The Common Core Among Us

by Marjorie Frank

xOK, I’m going to say “Common Core State Standards” and at the same time implore you not to click the make-it-go-away button on your screen. Scream, cheer, curse—whatever feels right—but stay with me for a moment….please.

The Common Core State Standards are here and rapidly becoming the tail that wags. What the tail wags, of course, are the standardized tests your students take and, by extension, what you do to help them prepare.

The Standards are rigorous, no question about it.  Rigorous standards engender rigorous tests…not necessarily a bad thing, but one that requires teaching that challenges students to achieve. By challenge, I mean requiring that students think critically.

Thinking critically is an ability we have by virtue of the fact that we are human; it is our common core. It is something we, each and every one of us, can do—but, of course, that doesn’t necessarily mean that we do do it. And therein lies the issue. The ability to think critically is a bit like a muscle. The more it’s used, the stronger it gets; with disuse, it atrophies.

As teachers, one of our overarching jobs is to help students become responsible citizens, which means they need to think critically about issues and events that affect their lives, their community, the nation, and the world; it means analyzing problems and evaluating solutions. The Common Core State Standards speak to these very processes. So let’s get to it.

Suppose your goal is to guide your students to read informational text critically. An alternative to divining critical-thinking questions as a follow-up to a reading assignment is to have kids do the reading in order to form an opinion about the text, and then express that opinion in writing. An assignment like this can be designed to support several Common Core Reading and Writing Standards.

Roughly summarized, Reading Informational Text Standard 1 requires students to refer to details and examples from a text, quote accurately, or cite evidence to support inferences and conclusions. Standard 2 calls for students to determine the main idea(s) and supporting details of a text. And Standard 8 asks students to explain how an author uses reasons and evidence to support a particular point. Writing Standard 1 outlines the requisites for writing opinion pieces…and that’s the key to this particular approach….expressing an opinion. (To see the actual language of the Standards go to http://www.corestandards.org/ELA-Literacy.)

We all have opinions, including kids.
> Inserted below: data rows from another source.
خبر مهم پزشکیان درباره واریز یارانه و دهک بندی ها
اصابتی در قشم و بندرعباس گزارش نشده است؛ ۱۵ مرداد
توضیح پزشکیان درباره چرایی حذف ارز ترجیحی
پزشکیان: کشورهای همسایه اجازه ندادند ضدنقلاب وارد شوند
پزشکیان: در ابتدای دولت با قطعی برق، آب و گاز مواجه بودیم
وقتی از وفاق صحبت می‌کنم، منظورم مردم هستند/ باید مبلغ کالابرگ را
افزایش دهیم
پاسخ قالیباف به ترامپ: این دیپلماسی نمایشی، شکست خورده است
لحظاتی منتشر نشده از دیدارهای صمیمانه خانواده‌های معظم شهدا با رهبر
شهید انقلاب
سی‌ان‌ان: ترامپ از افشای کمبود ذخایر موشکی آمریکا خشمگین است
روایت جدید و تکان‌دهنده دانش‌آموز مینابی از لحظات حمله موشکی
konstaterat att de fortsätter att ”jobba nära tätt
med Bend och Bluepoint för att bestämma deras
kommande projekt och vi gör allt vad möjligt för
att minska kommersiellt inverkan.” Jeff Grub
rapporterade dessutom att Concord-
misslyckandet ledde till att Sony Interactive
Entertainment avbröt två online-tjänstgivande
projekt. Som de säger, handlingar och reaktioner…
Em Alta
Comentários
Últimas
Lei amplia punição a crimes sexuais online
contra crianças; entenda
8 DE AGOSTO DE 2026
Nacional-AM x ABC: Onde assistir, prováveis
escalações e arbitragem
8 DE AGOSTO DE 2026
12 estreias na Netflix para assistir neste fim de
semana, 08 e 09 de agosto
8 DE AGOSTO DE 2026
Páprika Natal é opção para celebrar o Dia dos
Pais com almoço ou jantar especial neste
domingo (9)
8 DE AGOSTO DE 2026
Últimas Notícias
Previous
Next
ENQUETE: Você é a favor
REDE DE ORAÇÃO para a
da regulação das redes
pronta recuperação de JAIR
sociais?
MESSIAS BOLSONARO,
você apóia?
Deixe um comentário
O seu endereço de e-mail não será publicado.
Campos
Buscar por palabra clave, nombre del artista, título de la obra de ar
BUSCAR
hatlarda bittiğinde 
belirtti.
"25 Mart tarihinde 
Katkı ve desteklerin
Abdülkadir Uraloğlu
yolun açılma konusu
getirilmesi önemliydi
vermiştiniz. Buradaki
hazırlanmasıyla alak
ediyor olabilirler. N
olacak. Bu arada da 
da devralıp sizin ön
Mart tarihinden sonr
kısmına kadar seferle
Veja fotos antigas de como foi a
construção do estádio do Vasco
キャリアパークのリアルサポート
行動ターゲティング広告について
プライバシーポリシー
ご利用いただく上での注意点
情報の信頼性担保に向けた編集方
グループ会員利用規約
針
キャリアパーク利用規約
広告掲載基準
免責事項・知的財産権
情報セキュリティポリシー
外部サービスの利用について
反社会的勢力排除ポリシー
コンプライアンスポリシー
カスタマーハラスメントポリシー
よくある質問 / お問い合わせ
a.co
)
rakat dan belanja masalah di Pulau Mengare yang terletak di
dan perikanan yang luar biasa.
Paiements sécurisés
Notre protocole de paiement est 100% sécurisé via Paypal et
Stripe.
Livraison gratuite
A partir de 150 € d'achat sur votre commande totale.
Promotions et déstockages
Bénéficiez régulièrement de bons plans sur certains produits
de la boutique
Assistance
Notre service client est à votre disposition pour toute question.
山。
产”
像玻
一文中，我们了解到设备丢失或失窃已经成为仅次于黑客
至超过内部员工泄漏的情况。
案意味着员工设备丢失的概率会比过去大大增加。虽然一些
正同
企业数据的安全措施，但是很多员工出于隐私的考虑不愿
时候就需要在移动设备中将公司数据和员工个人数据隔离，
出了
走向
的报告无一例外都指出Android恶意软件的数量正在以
Inviting students to express and support an opinion can be fun and empowering, a great opportunity to help them grow their critical-thinking skills.

To take this approach, you’d probably want to start simple. For example, you could have students analyze and develop an opinion about the effectiveness of an advertisement. The ad may be on the Web, in a newspaper, on a billboard—anywhere.

The advantages of starting with an advertisement are many. For one, students are constantly seeing and hearing advertisements; they are part of their world. Plus, thinking carefully about ads—not just blindly accepting what they say—is the hallmark of being a wise consumer. In addition, advertising text is usually brief and easy to comprehend. These qualities allow students to focus on critical thinking and analysis without getting bogged down with issues of literal comprehension.

To start, you could ask students to read the ad and form an initial opinion: Is the ad effective? Suggest they write their answer in a complete sentence, which they can revise later if they change their mind. This is the start of their opinion piece. An analysis of the ad would yield reasons and evidence that support the opinion.

To help students analyze the ad, they could use questions like these as a guide.

1. What is the ad trying to sell me or get me to do? (Standard 2: main idea)

2. What claim does the ad make to influence me? (Standard 2: details)

3. What are the specific words, phrases, or sentences that express the claim? (Standard 1: quote accurately to support conclusions)

4. What reasons and evidence does the ad’s writer use to support the claim in the ad? How does the writer use them? Does the ad contain claims that are not supported? (Standard 8: explain how reasons and evidence are used)

Answers to questions 1 and 2 would result in a summary of the ad. Responses to questions 3 and 4 would yield an analysis. With the analysis complete, students could expand their answer to the initial question by adding because and a summary statement of why they do or do not think the ad is effective.

I’d like to say Voila! there you have it—a well-formed opinion piece resulting from critical analysis. But the process is not always so straightforward…as you know. Nevertheless, the approach is a beginning, a strategy, a path forward.

In future assignments, the reading content could be more complex, but the process would remain the same. With additional practice, students would strengthen their analytical common core as they prepare to meet the challenge of the Common Core.

Marjorie Frank

Marjorie Frank A writer and poet by nature, an educator and linguist by training, Marjorie Frank has authored a generation of instructional materials for children of all ages, including songs, poems, stories, games, information articles and teaching guides. Marjorie has two grown children, Adam and Ben. She currently lives with an artist (whose work you can see in the Kids Discover issue on Plants) and a dog that looks like a pig.